Assigned task: Once the pictures are set aside, output all the records exactly.

Given data:
*****
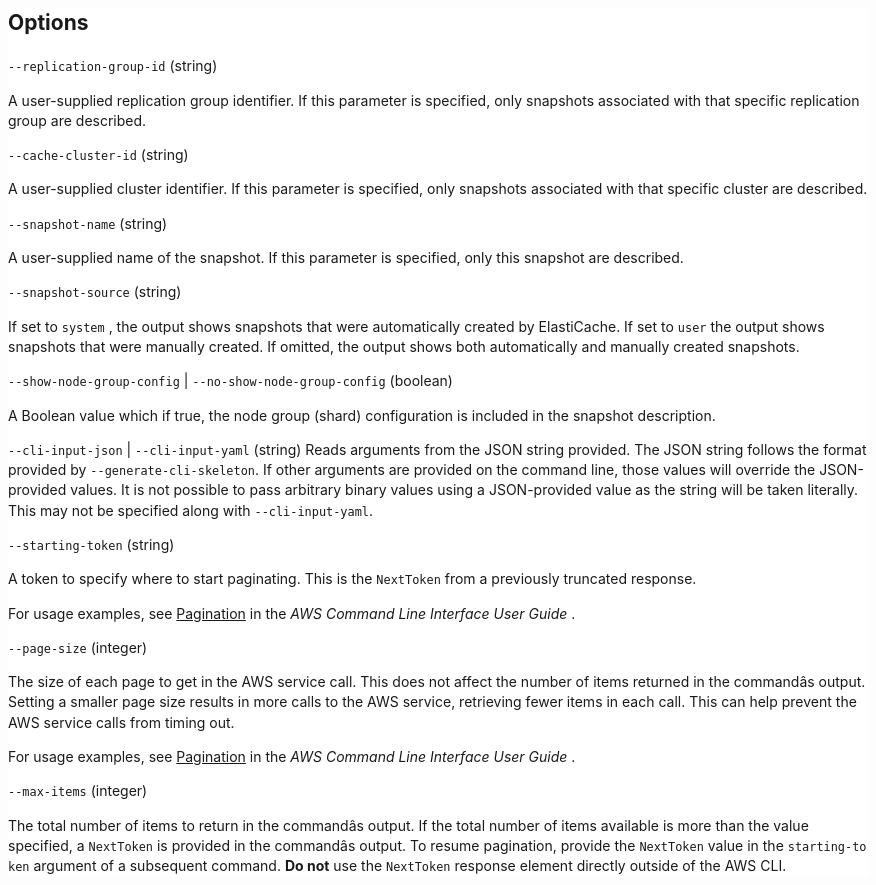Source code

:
 ```
```

## Options

`--replication-group-id` (string)

A user-supplied replication group identifier. If this parameter is specified, only snapshots associated with that specific replication group are described.

`--cache-cluster-id` (string)

A user-supplied cluster identifier. If this parameter is specified, only snapshots associated with that specific cluster are described.

`--snapshot-name` (string)

A user-supplied name of the snapshot. If this parameter is specified, only this snapshot are described.

`--snapshot-source` (string)

If set to `system` , the output shows snapshots that were automatically created by ElastiCache. If set to `user` the output shows snapshots that were manually created. If omitted, the output shows both automatically and manually created snapshots.

`--show-node-group-config` | `--no-show-node-group-config` (boolean)

A Boolean value which if true, the node group (shard) configuration is included in the snapshot description.

`--cli-input-json` | `--cli-input-yaml` (string)
Reads arguments from the JSON string provided. The JSON string follows the format provided by `--generate-cli-skeleton`. If other arguments are provided on the command line, those values will override the JSON-provided values. It is not possible to pass arbitrary binary values using a JSON-provided value as the string will be taken literally. This may not be specified along with `--cli-input-yaml`.

`--starting-token` (string)

A token to specify where to start paginating. This is the `NextToken` from a previously truncated response.

For usage examples, see [Pagination](https://docs.aws.amazon.com/cli/latest/userguide/pagination.html) in the *AWS Command Line Interface User Guide* .

`--page-size` (integer)

The size of each page to get in the AWS service call. This does not affect the number of items returned in the commandâs output. Setting a smaller page size results in more calls to the AWS service, retrieving fewer items in each call. This can help prevent the AWS service calls from timing out.

For usage examples, see [Pagination](https://docs.aws.amazon.com/cli/latest/userguide/pagination.html) in the *AWS Command Line Interface User Guide* .

`--max-items` (integer)

The total number of items to return in the commandâs output. If the total number of items available is more than the value specified, a `NextToken` is provided in the commandâs output. To resume pagination, provide the `NextToken` value in the `starting-token` argument of a subsequent command. **Do not** use the `NextToken` response element directly outside of the AWS CLI.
*****
Expected output:
Source code

:
 ```
```

## Options

`--replication-group-id` (string)

A user-supplied replication group identifier. If this parameter is specified, only snapshots associated with that specific replication group are described.

`--cache-cluster-id` (string)

A user-supplied cluster identifier. If this parameter is specified, only snapshots associated with that specific cluster are described.

`--snapshot-name` (string)

A user-supplied name of the snapshot. If this parameter is specified, only this snapshot are described.

`--snapshot-source` (string)

If set to `system` , the output shows snapshots that were automatically created by ElastiCache. If set to `user` the output shows snapshots that were manually created. If omitted, the output shows both automatically and manually created snapshots.

`--show-node-group-config` | `--no-show-node-group-config` (boolean)

A Boolean value which if true, the node group (shard) configuration is included in the snapshot description.

`--cli-input-json` | `--cli-input-yaml` (string)
Reads arguments from the JSON string provided. The JSON string follows the format provided by `--generate-cli-skeleton`. If other arguments are provided on the command line, those values will override the JSON-provided values. It is not possible to pass arbitrary binary values using a JSON-provided value as the string will be taken literally. This may not be specified along with `--cli-input-yaml`.

`--starting-token` (string)

A token to specify where to start paginating. This is the `NextToken` from a previously truncated response.

For usage examples, see [Pagination](https://docs.aws.amazon.com/cli/latest/userguide/pagination.html) in the *AWS Command Line Interface User Guide* .

`--page-size` (integer)

The size of each page to get in the AWS service call. This does not affect the number of items returned in the commandâs output. Setting a smaller page size results in more calls to the AWS service, retrieving fewer items in each call. This can help prevent the AWS service calls from timing out.

For usage examples, see [Pagination](https://docs.aws.amazon.com/cli/latest/userguide/pagination.html) in the *AWS Command Line Interface User Guide* .

`--max-items` (integer)

The total number of items to return in the commandâs output. If the total number of items available is more than the value specified, a `NextToken` is provided in the commandâs output. To resume pagination, provide the `NextToken` value in the `starting-token` argument of a subsequent command. **Do not** use the `NextToken` response element directly outside of the AWS CLI.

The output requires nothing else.